How are you doing? Most of you have exams beginning this week. Some of you are balancing exam study with papers/projects. Here are some ways to make the remaining days of the semester more productive:
- Each day make a detailed “to do” list. A detailed “to do” list will help because (1) you will not forget tasks; (2) you will be more efficient and effective with your time; and (3) you will be more realistic about what you can accomplish during the day. Include all the tasks that you need to complete broken down in small steps. Schedule next to the task the time period when you will complete it. Include non-school items with times as well.
- Take short breaks throughout your studying to let your brain “file away” material that you are working on immediately prior to the break. Confine short breaks to 10 – 15 minutes.
- Take longer breaks after 3 or 4 hours of intense studying. Depending on the course or task, you may have to adjust your study stretches before a longer break is needed. If possible, go for a walk to defuse stress during your long breaks.

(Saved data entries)
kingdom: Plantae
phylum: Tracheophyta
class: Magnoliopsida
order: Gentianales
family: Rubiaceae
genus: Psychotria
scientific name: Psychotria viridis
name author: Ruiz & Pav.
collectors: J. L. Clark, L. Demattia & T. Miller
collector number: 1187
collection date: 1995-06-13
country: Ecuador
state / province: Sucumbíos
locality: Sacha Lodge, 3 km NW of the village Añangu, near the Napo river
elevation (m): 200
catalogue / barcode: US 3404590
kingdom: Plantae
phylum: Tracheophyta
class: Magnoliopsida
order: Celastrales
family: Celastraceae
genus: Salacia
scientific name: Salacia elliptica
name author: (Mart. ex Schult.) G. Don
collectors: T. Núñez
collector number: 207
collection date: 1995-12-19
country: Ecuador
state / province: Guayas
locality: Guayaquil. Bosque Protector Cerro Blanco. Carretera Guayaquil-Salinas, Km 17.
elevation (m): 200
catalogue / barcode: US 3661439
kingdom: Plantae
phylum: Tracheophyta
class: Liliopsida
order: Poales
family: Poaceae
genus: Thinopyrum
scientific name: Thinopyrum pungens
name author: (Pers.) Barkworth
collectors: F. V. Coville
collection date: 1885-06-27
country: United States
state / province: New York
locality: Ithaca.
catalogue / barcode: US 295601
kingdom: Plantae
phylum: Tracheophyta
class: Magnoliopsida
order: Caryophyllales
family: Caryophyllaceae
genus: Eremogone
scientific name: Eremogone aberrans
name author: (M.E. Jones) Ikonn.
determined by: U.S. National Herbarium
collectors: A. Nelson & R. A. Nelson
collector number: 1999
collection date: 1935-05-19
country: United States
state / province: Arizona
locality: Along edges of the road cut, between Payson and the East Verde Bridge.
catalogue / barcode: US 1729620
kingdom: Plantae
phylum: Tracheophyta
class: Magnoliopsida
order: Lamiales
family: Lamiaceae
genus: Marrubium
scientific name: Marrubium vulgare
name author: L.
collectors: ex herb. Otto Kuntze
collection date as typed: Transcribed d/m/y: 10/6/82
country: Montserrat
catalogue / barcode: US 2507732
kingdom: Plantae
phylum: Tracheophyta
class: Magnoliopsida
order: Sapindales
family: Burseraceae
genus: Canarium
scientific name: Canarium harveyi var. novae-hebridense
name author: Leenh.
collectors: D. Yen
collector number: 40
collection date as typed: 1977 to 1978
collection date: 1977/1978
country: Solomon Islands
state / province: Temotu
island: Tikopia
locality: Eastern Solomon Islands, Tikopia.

*The tasks*:
1. Repeat the part of the exam study tips that opens with the words containing "How are you" and closes with "times as well.".
2. Based on the exam study tips, answer yes or no to each statement and quote the deciding words: (a) short breaks should last no more than 10 to 15 minutes; (b) the daily list should leave out non-school items; (c) longer breaks are meant to come after one or two hours of intense studying.
These rows have nothing to do with the exam study tips.

*Full solutions*:
1.
How are you doing? Most of you have exams beginning this week. Some of you are balancing exam study with papers/projects. Here are some ways to make the remaining days of the semester more productive:
- Each day make a detailed “to do” list. A detailed “to do” list will help because (1) you will not forget tasks; (2) you will be more efficient and effective with your time; and (3) you will be more realistic about what you can accomplish during the day. Include all the tasks that you need to complete broken down in small steps. Schedule next to the task the time period when you will complete it. Include non-school items with times as well.

2.
(a) Yes: "Confine short breaks to 10 – 15 minutes."
(b) No: "Include non-school items with times as well."
(c) No: "Take longer breaks after 3 or 4 hours of intense studying."